— JOB —
Pull out each line below that contains the word "места", and copy each of those lines in full.

>>>>

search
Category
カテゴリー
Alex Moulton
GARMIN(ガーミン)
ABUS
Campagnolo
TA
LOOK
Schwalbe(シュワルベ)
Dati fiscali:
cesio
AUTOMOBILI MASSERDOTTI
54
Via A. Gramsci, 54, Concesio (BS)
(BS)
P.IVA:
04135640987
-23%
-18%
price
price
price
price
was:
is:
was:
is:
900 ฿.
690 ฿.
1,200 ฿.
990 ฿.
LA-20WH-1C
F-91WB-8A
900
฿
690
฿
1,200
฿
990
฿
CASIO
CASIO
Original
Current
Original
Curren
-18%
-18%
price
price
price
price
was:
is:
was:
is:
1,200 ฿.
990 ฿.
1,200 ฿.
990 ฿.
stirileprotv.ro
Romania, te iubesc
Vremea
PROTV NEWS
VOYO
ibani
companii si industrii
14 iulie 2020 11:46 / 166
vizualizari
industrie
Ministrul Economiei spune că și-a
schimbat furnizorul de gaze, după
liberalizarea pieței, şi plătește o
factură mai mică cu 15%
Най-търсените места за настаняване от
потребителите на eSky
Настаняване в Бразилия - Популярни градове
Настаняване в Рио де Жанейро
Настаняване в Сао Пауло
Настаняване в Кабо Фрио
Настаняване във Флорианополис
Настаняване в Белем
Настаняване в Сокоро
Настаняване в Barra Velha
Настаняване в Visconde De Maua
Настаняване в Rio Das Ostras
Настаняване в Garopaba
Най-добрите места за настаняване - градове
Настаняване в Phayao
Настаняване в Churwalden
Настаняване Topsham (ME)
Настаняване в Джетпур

<<<<
>>>>

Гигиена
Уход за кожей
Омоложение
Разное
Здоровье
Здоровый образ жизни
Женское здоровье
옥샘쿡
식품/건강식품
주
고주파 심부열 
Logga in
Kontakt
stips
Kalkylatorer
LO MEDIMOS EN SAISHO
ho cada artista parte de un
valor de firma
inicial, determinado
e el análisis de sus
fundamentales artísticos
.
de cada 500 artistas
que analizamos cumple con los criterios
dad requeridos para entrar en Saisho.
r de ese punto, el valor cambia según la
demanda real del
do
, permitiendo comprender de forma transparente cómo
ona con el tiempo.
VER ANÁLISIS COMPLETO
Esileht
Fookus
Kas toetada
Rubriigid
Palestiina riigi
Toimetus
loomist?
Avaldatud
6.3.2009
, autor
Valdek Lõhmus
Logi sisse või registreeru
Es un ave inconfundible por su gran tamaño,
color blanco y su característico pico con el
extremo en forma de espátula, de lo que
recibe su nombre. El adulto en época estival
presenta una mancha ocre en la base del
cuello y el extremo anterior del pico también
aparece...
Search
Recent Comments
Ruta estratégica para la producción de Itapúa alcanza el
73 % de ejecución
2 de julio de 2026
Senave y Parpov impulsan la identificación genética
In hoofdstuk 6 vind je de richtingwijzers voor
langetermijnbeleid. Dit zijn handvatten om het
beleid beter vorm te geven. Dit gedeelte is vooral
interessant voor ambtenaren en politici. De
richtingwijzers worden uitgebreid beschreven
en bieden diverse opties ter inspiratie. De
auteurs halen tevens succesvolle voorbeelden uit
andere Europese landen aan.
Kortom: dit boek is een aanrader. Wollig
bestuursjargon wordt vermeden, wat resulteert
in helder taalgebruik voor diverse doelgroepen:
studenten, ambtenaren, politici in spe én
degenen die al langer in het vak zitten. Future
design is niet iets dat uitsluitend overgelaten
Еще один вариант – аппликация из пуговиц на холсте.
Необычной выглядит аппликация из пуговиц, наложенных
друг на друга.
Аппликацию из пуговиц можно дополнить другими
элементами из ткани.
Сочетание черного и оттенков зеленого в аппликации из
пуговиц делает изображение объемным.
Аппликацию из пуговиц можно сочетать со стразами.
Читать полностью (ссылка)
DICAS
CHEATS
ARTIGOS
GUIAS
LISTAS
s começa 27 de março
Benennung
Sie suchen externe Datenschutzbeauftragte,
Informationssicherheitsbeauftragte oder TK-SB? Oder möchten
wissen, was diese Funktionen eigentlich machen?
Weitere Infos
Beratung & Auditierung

<<<<

— REPLY TO THE EXERCISE —
Най-търсените места за настаняване от
Най-добрите места за настаняване - градове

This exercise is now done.